Is the financial crisis over? Not so fast
Oil prices are down, dollar is up, and US growth has perked up. So is the global financial crisis winding down anytime soon? Smart investor | Managing investments
Peter Sutherland, chairman of British oil company BP PLC, predicted global economic conditions will remain difficult for some time _ but will eventually recover due to growth in China and the rest of Asia.
Sutherland, who is also chairman of London-based Goldman Sachs International, said equity markets would regain strength over time, but acknowledged it was impossible to tell exactly when that would occur.

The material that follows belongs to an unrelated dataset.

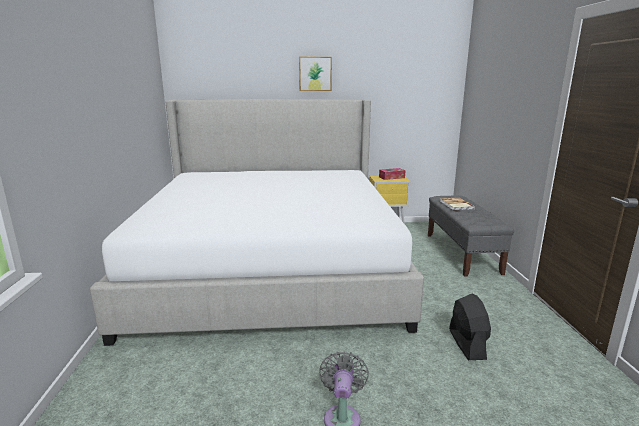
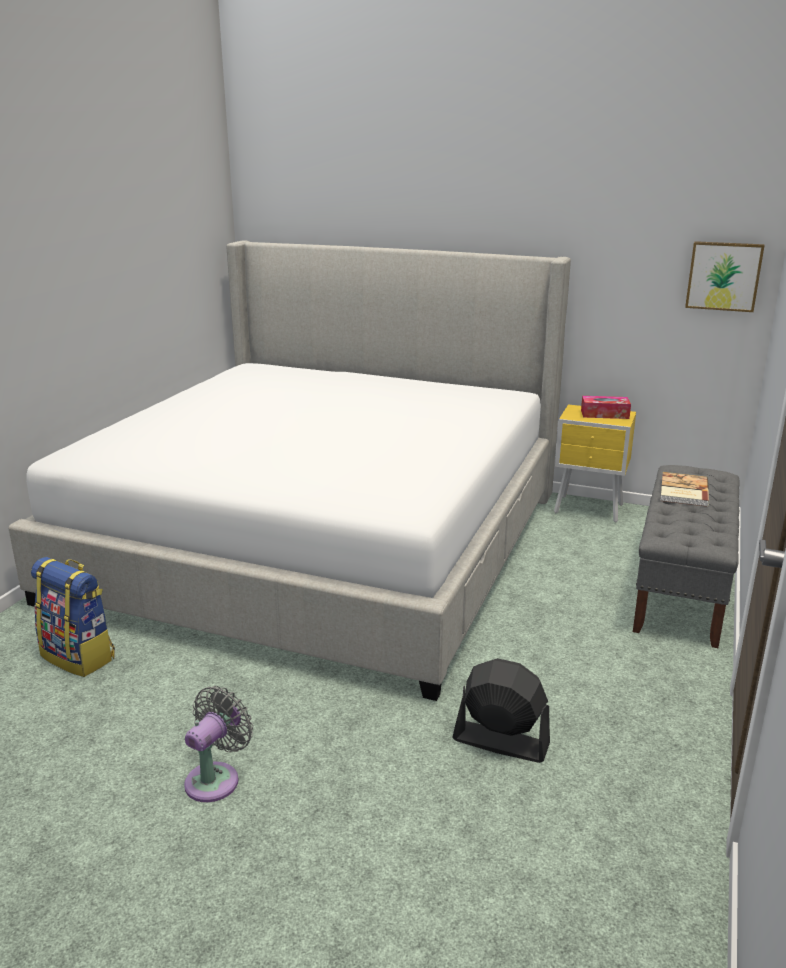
camera: 25 degrees right, 5 degrees up
picture [299,57,332,91] -> picture moved to [685,241,765,312]
black fan [449,294,491,360] -> black fan turned 90 degrees counterclockwise [452,658,550,763]
none -> backpack [31,557,115,677]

``I expect a continued period of difficulty because of lower growth, higher inflation and credit markets _ but like everything it will pass,'' he told The Associated Press on the sidelines of the Ambrosetti Forum at the Villa d'Este on Italy's Lake Como.
Few were willing to make predictions on the record, but in private conversations there was a clear sense of optimism that by end of 2009 the bad debt traced largely to the U.S. sub-prime crisis will have worked its way out of the system and that global financial markets will have stabilized.
Jim O'Neill, Goldman Sachs' head of global economic research, said he believes the credit crisis was largely a problem for the United States _ as well as Britain and Spain _ and that it amounted to an inevitable correction after years of debt-fueled demand and deficit spending.
O'Neill _ widely credited with the fashionable acronym BRIC to signify the rapidly emerging Brazil, Russia, India and China _ noted that those economies were performing well and the global economy was expected to grow at almost 4 percent over the next year.
And with economies so interlocked, he argued, those countries should be accorded a more prominent place in global governance, regardless of concerns about democratic credentials _ for example by including them in a rejiggered Group of Eight, which currently includes Russia but not the other three.
``If I believed that the Chinese consumer was about to collapse I would have a completely different view,'' he added.
Another issue that occupied delegates was whether the recent rally in the U.S. dollar was just a blip or a new trend that could trouble rising exports which have to date helped stave off recession.
Delegates clashed over whether the current inflationary uptick in the United States and some European nations was a long-term threat. Others voiced concern at what they see as a populist tendency toward protectionism emerging during the current US election campaign, particularly on the side of the Democrats.
Some argued that lower oil prices _ crude oil has retreated from July's record high above US$147 a barrel to around US$106 now _ and a bust in the commodity boom would have a deflationary effect.
But Jacob Frenkel, vice chairman of insurance and financial services giant AIG, argued that with real interest rates _ the central bank rate minus inflation _ near negative territory in the U.S. and other major economies, greater inflation was a major concern.
``If you look down the road another year or two it's very likely that you'll see higher interest rates,'' he told AP _ a development which, in the United States, might suppress already anemic consumer spending as well as exports.
The annual gathering at Lake Como is the first since the credit crunch dried up money markets late last summer, leading to turbulence on other financial markets and putting major economies like the United States and several European countries, including Britain, on the path to recession.